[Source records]
▶

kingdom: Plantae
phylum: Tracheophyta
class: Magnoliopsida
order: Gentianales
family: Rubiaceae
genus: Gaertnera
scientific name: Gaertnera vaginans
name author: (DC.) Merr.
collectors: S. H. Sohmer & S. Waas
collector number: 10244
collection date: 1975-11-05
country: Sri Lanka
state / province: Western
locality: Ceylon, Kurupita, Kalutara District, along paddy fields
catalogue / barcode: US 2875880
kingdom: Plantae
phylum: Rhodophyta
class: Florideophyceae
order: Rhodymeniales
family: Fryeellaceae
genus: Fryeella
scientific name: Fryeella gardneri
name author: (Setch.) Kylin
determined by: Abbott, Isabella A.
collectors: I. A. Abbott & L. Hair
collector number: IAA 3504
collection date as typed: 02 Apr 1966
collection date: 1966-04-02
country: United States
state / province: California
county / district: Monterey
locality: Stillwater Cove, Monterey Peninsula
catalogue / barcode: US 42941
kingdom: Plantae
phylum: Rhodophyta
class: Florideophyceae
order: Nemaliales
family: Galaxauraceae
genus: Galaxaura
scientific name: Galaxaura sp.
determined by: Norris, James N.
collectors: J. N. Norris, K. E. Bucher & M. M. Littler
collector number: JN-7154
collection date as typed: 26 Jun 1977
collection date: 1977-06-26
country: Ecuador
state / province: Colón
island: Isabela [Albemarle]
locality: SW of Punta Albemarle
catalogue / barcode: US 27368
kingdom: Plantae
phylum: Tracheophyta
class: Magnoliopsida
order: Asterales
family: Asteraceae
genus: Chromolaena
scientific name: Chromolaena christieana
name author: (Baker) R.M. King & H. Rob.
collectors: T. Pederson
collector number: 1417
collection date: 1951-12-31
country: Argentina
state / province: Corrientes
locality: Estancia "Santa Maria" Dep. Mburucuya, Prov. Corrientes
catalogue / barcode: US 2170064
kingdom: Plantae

◀

GIVEN REQUEST >> Recast every line of the items above as a Markdown table with the columns "Row" and "Entry," numbering each line in order and omitting blank lines.

WORKED ANSWER >>
| Row | Entry |
|---|---|
| 1 | kingdom: Plantae |
| 2 | phylum: Tracheophyta |
| 3 | class: Magnoliopsida |
| 4 | order: Gentianales |
| 5 | family: Rubiaceae |
| 6 | genus: Gaertnera |
| 7 | scientific name: Gaertnera vaginans |
| 8 | name author: (DC.) Merr. |
| 9 | collectors: S. H. Sohmer & S. Waas |
| 10 | collector number: 10244 |
| 11 | collection date: 1975-11-05 |
| 12 | country: Sri Lanka |
| 13 | state / province: Western |
| 14 | locality: Ceylon, Kurupita, Kalutara District, along paddy fields |
| 15 | catalogue / barcode: US 2875880 |
| 16 | kingdom: Plantae |
| 17 | phylum: Rhodophyta |
| 18 | class: Florideophyceae |
| 19 | order: Rhodymeniales |
| 20 | family: Fryeellaceae |
| 21 | genus: Fryeella |
| 22 | scientific name: Fryeella gardneri |
| 23 | name author: (Setch.) Kylin |
| 24 | determined by: Abbott, Isabella A. |
| 25 | collectors: I. A. Abbott & L. Hair |
| 26 | collector number: IAA 3504 |
| 27 | collection date as typed: 02 Apr 1966 |
| 28 | collection date: 1966-04-02 |
| 29 | country: United States |
| 30 | state / province: California |
| 31 | county / district: Monterey |
| 32 | locality: Stillwater Cove, Monterey Peninsula |
| 33 | catalogue / barcode: US 42941 |
| 34 | kingdom: Plantae |
| 35 | phylum: Rhodophyta |
| 36 | class: Florideophyceae |
| 37 | order: Nemaliales |
| 38 | family: Galaxauraceae |
| 39 | genus: Galaxaura |
| 40 | scientific name: Galaxaura sp. |
| 41 | determined by: Norris, James N. |
| 42 | collectors: J. N. Norris, K. E. Bucher & M. M. Littler |
| 43 | collector number: JN-7154 |
| 44 | collection date as typed: 26 Jun 1977 |
| 45 | collection date: 1977-06-26 |
| 46 | country: Ecuador |
| 47 | state / province: Colón |
| 48 | island: Isabela [Albemarle] |
| 49 | locality: SW of Punta Albemarle |
| 50 | catalogue / barcode: US 27368 |
| 51 | kingdom: Plantae |
| 52 | phylum: Tracheophyta |
| 53 | class: Magnoliopsida |
| 54 | order: Asterales |
| 55 | family: Asteraceae |
| 56 | genus: Chromolaena |
| 57 | scientific name: Chromolaena christieana |
| 58 | name author: (Baker) R.M. King & H. Rob. |
| 59 | collectors: T. Pederson |
| 60 | collector number: 1417 |
| 61 | collection date: 1951-12-31 |
| 62 | country: Argentina |
| 63 | state / province: Corrientes |
| 64 | locality: Estancia "Santa Maria" Dep. Mburucuya, Prov. Corrientes |
| 65 | catalogue / barcode: US 2170064 |
| 66 | kingdom: Plantae |